5 - True Grit - Now, this is an odd one. The Coen Brothers are almost impossible to pigeonhole. They can make the best dark crime films tinged with black comedy (Blood Simple, Miller's Crossing, Fargo, No Country For Old Men), they can make bizarrely heightened comedies (Raising Arizona, The Big Lebowski, O Brother Where Art Thou?), totally unique and obscure art films (Barton Fink, The Man Who Wasn't There, A Serious Man) and attempts at more broad hi jinks that are interesting misfires (The Hudsucker Proxy, The Ladykillers, Burn After Reading). With this film they're making their first full-fledged western (though No Country...was close) and they're tackling a role that won John Wayne his sole Oscar. Granted it's Jeff Bridges, but still, that is daunting. I for one am really quite excited to see their take. It could fall into their misfire category, but the Coens are never boring. (Dec. 25)
4 - The Fighter - I'm of mixed feelings about David O. Russell. His films Flirting With Disaster and Three Kings are amazing. I Heart Huckabees has its fans, but I'm not one of them. His actions on-set border on the utterly reprehensible and unbalanced. He seems to have generated no shortage of ill will but he is still regarded (justifiably so) as talented. So, when you hear he's just made a boxing movie with frequent collaborator Mark Wahlberg and Christian Bale, maybe he's met two actors who either won't take or can handle his technique of mental cruelty. Wahlberg plays a welterweight fighter on the road to a comeback, who is helped by his recovering Crack Addict brother (Bale). If done well, you've got a lean, powerful and crowd-pleasing Oscar contender. (Dec. 10)
3 - Biutiful - Alejandro Gonzalez Inarritu’s latest film stars the incredible Javier Bardem as Uxbal, a lonely man involved in criminal enterprises and who, Bardem won Best Actor at Cannes, and Inarritu is getting praise for this film, which, like his previous films (Amores Perros, 21 Grams and Babel) is dark, but unlike them follows a more linear story. Bardem seems incapable of being anything other than captivating (he was even amazing in a terrible film like Love in the Time of Cholera), so at the very least, you'll be blown away by his performance. (Dec. 17)
2 - The Social Network - Aaron Sorkin wrote the screenplay. It's about the creation of Facebook and the subsequent legal battles, and friendships that ended, in the aftermath. The cast is full of young actors on their way to the top, and has David Fincher ever made a bad film (Okay, let's not count Alien3)? What more is there to say? (Oct. 1)
1 - Blue Valentine - The story of a married couple's life together, told in a non-linear style, this film directed by Derek Cianfrance took Sundance by storm this year, and apparently, both stars Ryan Gosling and Michelle Williams are amazing. I'm excited to see a grown-up look at the realities of a truly adult relationship. Both of the stars have shown real potential in the past, and could possibly mature in two of the best actors of their generation. One not to miss. (Dec. 31)

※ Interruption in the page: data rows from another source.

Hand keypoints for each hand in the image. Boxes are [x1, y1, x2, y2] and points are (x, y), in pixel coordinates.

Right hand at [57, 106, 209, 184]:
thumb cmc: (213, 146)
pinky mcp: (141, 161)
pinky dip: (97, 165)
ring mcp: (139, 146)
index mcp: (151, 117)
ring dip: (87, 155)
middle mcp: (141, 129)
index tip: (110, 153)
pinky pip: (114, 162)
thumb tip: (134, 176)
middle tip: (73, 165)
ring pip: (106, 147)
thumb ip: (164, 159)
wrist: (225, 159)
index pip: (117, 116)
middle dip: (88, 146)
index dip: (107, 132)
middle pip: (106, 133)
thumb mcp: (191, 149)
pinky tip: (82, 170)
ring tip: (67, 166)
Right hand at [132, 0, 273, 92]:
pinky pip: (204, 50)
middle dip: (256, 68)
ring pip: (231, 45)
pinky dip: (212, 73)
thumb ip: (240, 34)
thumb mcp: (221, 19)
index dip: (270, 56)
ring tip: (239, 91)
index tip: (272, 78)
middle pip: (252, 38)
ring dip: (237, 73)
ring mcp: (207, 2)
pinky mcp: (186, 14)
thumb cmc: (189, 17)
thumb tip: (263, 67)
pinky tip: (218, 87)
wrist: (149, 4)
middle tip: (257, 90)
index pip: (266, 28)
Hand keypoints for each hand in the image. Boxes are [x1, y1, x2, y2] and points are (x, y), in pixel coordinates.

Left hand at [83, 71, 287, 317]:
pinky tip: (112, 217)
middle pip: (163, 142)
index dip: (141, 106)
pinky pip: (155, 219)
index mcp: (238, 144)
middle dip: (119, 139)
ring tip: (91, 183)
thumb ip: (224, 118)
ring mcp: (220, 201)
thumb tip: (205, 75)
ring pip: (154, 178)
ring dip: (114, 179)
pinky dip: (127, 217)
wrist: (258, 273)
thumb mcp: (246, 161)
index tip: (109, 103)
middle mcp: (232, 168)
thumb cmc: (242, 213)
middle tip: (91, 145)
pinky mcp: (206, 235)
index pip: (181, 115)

You Will Meet a Tall Dark Stranger - I love Woody Allen, but he can miss as often as he hits these days.
Hereafter - Clint Eastwood dives into the metaphysical and the supernatural? I'm intrigued, but as a film maker he's never been interested in the fantastic.
Howl - James Franco as Allen Ginsberg. Could be brilliant. Could be beyond irritating.
The American - George Clooney as an assassin is intriguing, but it otherwise looks familiar.
The Tree of Life - Brad Pitt and Sean Penn star in a film directed by the legendary Terrence Malick, which will certainly look beautiful, but could also be ponderous to the point of dullness.